Patience a Virtue for Fed and Savers

04/26/2012 6:30 am EST

Focus: MARKETS

Ed Finn

Editor and President, Barron's

Interest rates will gradually head higher as the recovery takes root, requiring discipline from income investors, says Barron’s Editor and President Edwin A. Finn, Jr..

We’re talking about the Federal Reserve with Ed Finn. Ed, what do you see when it comes to quantitative easing in the coming year?

Kate, there’s been a lot of talk about QE3, the third program of quantitative easing. We don’t think it’s necessary. We think the economy is humming along alright. What Bernanke has said is he’ll be vigilant, and if the economy starts to falter, he’ll go into QE3.

The Europeans are still doing some quantitative easing, and they may need it more than we do. But if we can get by without it, it’s almost like getting better without using drugs. It’s healthier for the economy.

And what about raising interest rates at some point? What do you see on that front?

Well, I know a lot of savers would like to see higher interest rates, and a lot of financial institutions that are maintaining money market accounts and actually losing money in the process would like to see higher interest rates.

I have to say that I think we’ve been in emergency mode for almost five years, and interest rates are being held at unnaturally low levels. That’s really penalizing investors and savers, so I think once we get back to equilibrium in the economy, you will see rates rise, although I don’t see them running away quickly.

Now, for individual investors. What does all this mean? What should people be aware of when it comes to their own portfolios?

Well, in terms of people holding mortgages or refinancing, now is probably a good time to lock in those things, because I think there is a very good chance rates will go up from here. However, we can’t say exactly when they’re going to go up.

So people who need income need to stay short. Don’t be tempted to run on that curve to ten years, because you’re not really getting paid for it.
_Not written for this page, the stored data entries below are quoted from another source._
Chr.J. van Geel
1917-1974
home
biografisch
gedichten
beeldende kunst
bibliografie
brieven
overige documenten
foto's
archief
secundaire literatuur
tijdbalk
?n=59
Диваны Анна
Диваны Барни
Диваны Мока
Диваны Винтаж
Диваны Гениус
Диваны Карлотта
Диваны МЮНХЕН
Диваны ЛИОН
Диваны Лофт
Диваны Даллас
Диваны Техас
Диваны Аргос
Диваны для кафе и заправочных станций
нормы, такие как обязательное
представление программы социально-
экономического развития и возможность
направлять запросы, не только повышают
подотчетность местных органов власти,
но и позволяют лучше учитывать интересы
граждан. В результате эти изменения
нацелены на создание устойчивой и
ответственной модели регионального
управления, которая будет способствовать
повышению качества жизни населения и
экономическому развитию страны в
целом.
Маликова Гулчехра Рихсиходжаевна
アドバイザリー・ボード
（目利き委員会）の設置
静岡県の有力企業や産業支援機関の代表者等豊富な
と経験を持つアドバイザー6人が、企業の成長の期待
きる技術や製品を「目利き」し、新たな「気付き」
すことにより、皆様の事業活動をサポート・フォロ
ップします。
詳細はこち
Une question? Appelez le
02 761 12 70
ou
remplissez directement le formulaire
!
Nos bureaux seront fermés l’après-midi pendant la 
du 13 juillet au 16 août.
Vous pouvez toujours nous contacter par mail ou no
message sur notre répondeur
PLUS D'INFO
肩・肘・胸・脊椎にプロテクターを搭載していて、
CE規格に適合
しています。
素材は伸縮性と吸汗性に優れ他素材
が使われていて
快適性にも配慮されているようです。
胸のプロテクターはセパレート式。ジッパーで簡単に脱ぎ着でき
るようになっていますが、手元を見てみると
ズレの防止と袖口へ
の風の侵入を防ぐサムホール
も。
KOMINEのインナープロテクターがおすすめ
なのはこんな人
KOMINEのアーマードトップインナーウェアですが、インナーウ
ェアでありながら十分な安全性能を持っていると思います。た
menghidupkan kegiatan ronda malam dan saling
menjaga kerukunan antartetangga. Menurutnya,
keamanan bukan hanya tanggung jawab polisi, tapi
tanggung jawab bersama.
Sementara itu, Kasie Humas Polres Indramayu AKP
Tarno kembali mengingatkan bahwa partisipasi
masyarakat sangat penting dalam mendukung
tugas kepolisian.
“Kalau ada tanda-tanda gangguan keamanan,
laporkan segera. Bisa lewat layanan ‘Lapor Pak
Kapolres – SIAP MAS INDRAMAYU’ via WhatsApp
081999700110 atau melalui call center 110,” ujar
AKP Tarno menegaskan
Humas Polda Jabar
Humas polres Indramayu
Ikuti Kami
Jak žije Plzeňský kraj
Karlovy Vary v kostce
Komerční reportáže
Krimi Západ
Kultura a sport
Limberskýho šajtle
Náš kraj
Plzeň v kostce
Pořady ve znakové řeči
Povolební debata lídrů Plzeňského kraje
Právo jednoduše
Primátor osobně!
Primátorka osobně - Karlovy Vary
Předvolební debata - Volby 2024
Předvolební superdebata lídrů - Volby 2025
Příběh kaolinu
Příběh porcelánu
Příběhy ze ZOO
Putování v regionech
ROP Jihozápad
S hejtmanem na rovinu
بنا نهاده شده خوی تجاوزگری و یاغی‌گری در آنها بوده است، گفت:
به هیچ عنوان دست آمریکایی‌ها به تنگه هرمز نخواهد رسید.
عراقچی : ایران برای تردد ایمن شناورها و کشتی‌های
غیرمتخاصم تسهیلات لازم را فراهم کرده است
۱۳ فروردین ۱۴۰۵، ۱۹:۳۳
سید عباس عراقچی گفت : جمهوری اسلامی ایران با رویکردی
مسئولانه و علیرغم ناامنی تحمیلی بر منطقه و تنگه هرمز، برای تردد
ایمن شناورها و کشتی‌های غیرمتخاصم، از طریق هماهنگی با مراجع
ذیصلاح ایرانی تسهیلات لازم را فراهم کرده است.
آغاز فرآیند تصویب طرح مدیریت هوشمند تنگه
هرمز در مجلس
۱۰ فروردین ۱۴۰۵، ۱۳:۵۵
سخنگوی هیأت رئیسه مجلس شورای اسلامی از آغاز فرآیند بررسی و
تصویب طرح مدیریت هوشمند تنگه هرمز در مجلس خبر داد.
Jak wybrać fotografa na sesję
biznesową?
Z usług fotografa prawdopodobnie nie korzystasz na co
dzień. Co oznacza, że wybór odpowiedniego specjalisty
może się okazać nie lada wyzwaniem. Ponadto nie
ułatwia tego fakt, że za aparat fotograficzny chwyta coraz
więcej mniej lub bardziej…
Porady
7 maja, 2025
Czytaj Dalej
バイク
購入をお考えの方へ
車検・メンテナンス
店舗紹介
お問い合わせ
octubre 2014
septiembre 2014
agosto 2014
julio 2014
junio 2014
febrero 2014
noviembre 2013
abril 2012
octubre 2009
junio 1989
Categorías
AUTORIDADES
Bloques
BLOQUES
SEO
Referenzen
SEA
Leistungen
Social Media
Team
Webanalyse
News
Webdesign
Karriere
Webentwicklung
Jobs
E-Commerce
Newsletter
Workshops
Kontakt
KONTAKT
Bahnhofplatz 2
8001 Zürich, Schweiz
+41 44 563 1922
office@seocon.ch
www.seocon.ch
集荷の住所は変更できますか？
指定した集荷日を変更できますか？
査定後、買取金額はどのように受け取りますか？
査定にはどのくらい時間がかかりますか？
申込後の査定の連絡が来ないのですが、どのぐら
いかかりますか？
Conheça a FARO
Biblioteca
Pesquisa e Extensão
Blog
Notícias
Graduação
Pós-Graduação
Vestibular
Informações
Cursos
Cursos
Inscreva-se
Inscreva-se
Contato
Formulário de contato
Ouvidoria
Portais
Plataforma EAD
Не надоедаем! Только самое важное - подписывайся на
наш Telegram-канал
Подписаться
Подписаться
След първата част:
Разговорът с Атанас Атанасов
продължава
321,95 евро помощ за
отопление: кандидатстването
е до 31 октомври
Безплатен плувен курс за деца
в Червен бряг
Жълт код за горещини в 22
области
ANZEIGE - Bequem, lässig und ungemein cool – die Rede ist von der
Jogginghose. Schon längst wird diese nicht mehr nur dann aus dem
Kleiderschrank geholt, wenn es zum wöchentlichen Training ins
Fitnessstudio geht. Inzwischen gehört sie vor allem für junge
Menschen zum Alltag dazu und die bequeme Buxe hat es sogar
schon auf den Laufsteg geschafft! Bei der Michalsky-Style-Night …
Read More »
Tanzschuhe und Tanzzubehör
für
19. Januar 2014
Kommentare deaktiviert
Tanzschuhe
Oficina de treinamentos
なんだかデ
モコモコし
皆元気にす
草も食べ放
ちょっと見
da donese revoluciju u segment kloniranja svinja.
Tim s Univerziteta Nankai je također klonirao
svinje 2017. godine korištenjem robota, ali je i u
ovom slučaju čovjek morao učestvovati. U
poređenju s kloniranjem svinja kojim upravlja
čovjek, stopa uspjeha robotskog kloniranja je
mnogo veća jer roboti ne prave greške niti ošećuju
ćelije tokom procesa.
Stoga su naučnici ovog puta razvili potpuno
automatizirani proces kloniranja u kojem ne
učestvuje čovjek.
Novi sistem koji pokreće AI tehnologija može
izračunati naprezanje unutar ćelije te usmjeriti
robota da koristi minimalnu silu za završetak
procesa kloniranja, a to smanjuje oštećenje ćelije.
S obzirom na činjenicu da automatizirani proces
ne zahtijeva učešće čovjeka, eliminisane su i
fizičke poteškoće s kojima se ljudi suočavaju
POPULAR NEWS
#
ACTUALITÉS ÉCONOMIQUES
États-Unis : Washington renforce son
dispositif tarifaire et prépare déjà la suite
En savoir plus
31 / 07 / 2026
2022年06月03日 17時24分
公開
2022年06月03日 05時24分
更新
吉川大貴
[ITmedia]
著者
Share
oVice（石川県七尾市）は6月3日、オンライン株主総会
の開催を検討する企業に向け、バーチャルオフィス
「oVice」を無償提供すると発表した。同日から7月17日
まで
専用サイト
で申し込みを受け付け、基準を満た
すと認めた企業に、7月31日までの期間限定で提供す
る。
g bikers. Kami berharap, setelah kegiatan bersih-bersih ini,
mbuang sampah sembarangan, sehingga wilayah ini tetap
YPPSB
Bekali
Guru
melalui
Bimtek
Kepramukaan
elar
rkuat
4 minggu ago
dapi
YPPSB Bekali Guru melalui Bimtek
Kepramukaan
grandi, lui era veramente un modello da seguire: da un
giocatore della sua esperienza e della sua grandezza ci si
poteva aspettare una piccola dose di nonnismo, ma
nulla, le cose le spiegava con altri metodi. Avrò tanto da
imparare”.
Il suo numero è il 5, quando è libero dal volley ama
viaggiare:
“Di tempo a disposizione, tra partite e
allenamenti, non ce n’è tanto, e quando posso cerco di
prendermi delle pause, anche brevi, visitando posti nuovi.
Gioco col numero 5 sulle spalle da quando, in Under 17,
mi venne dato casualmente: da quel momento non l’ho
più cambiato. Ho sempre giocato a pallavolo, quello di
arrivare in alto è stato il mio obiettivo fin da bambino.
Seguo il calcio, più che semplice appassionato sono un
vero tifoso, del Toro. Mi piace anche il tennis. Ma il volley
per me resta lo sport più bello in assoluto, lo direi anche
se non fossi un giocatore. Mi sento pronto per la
In some cases, as I’ve said, we think it’s important to use dividend stocks to get some of your income, because if the economy is improving, you’ll have the dividend, but you’ll also get the lift in the stock market. Then if you’re short-term in your income investments, you can move out longer as you’re getting paid better for it and rates go up.

Let me ask you specifically to come back to the question of quantitative easing. A lot of investors who follow the commodities market would be very concerned if there is no more quantitative easing. What should they be concerned about?

Well, I think commodities, they have had rides because of quantitative easing, and you could argue that the Fed has caused some problems in the third world, including in Northern Africa, because they drove up commodity prices trying to save Wall Street. There’s no question in my mind that there’s a link between keeping interest rates low and forcing up commodity prices around the world.

I think commodities will be a good investment. However, it will be geared to the growth of China, the growth of India, and the growth of developed countries…which will be, of course, at a slower pace.